Samsung Plans Blu-ray-HD DVD Disc Player

Though not the first, the player will allow consumers access to every HD movie title available regardless of the authoring format.
Samsung Electronics on Friday said it plans to introduce in time for the holidays a disc player that supports the two competing high-definition DVD formats.

The Korean company's Duo HD, or BD-UP5000, player will fully support HD DVD and Blu-ray, including interactive features within the discs. Samsung currently makes a Blu-ray-only player.

"Consumers are hungry for more HD content but are currently confused about competing formats," Dongsoo Jun, executive vice president of the Digital AV Division at Samsung," said in a statement. "Samsung's Duo HD player will allow consumers access to every HD movie title available regardless of the authoring format."

Samsung is not the first to announce it would offer a duo-format player. LG Electronics, also based in Korea, unveiled its device in January at the Consumer Electronics Show in Las Vegas.

By offering players for both formats, the companies are hoping to avoid a DVD war reminiscent of the VHS-Betamax battle that ushered in the VCR era.
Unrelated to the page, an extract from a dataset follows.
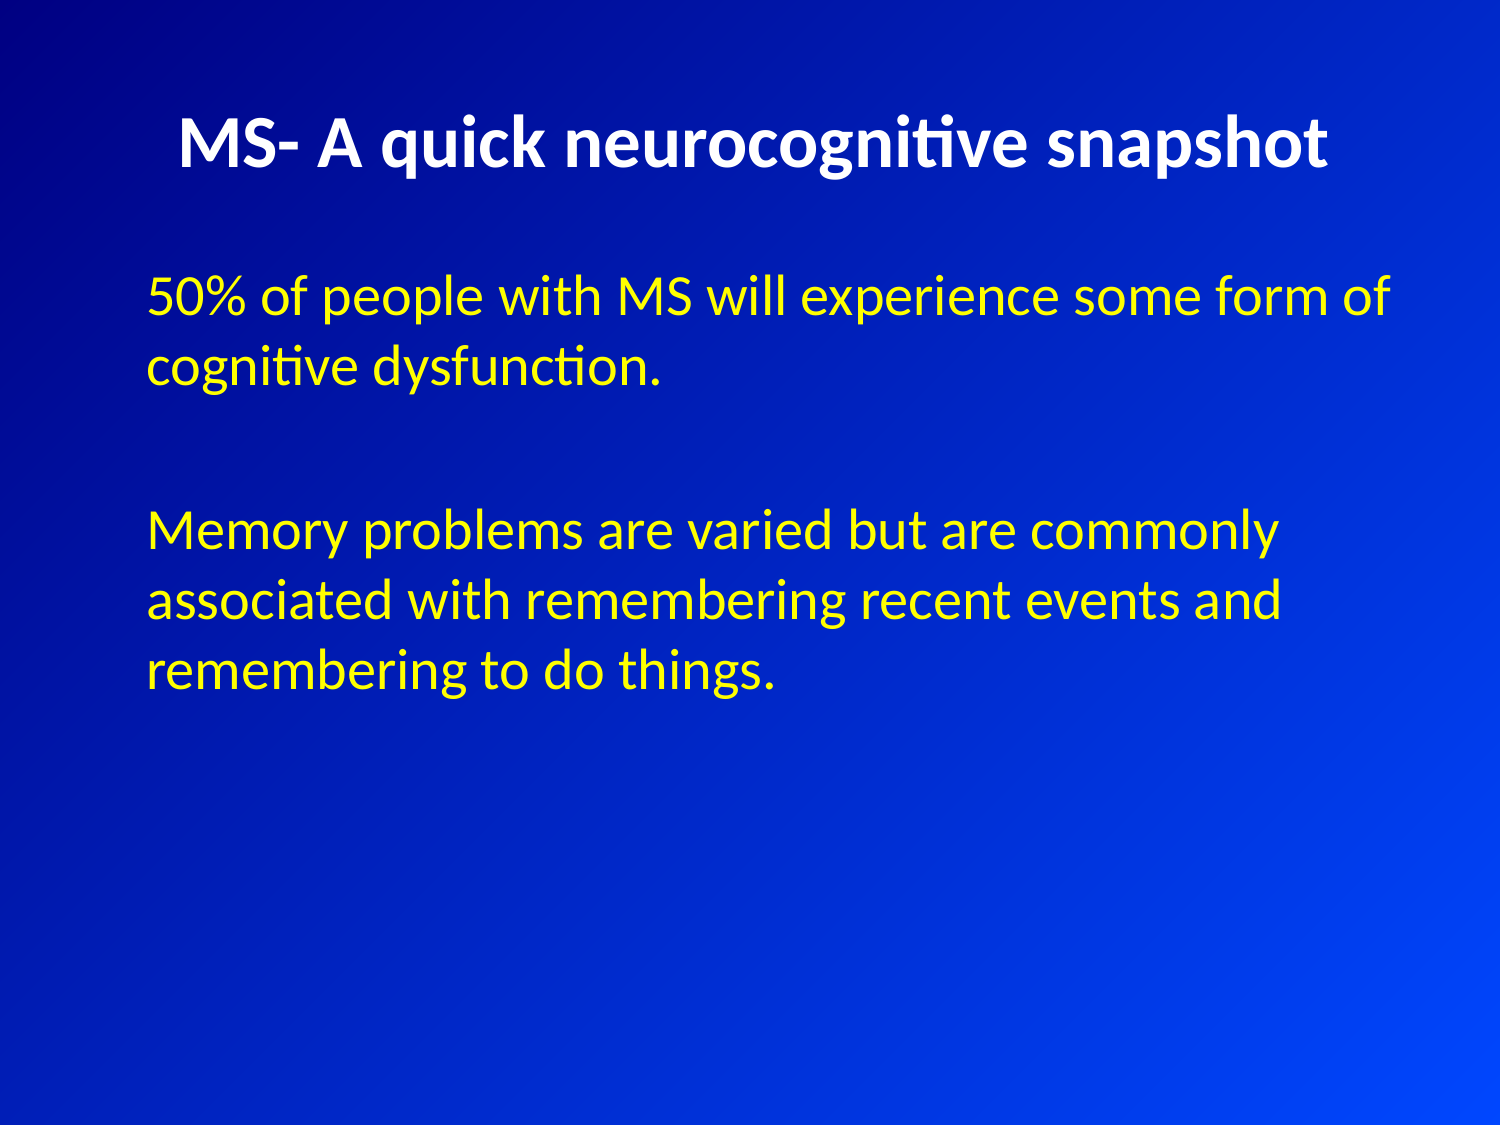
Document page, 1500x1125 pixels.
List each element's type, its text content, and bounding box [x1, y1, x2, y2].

list 50% of people with MS will experience some form of cognitive dysfunction. Memory problems are varied but are commonly associated with remembering recent events and remembering to do things. [74, 249, 1426, 1125]
title MS- A quick neurocognitive snapshot [87, 74, 1438, 201]
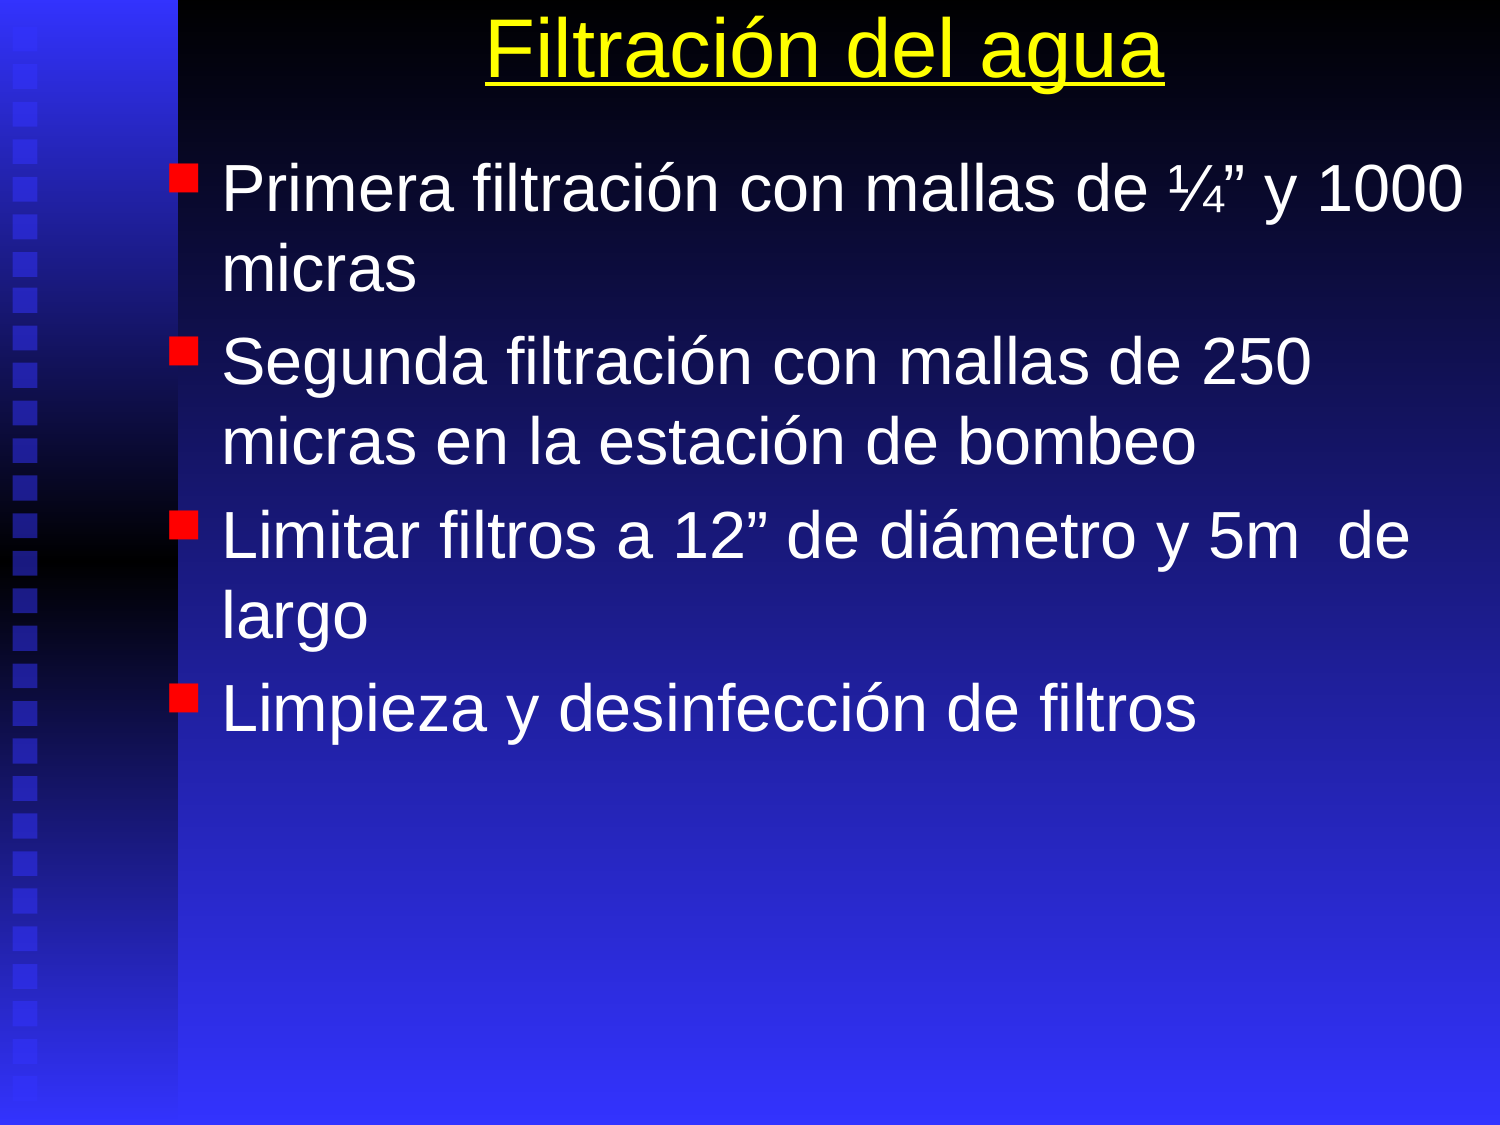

Sony eventually lost with Betamax.

Movie studios and consumer electronics leaders have taken sides in the current Blu-ray-HD DVD battle. Sony, Hitachi and Philips favor Blu-ray, while Toshiba and NEC support HD DVD. On the studio side, Sony, Metro-Goldwyn-Mayer, 20th Century Fox, and Walt Disney Pictures are exclusively releasing DVDs in Blu-ray. Universal Studios is distributing high-definition content only in HD DVD, and Warner Bros. and Paramount Pictures are releasing DVDs in both formats.

For now, consumers have yet to feel the impact of the competition because high-definition technology and content remains an emerging market of early adopters. With the exception of flat-panel TVs, the prices for many players remain too high for the mass market. However, most analysts agree that the market for HD movies sold in stores or over the Internet is unlikely to take off, if consumers are forced to choose between competing formats.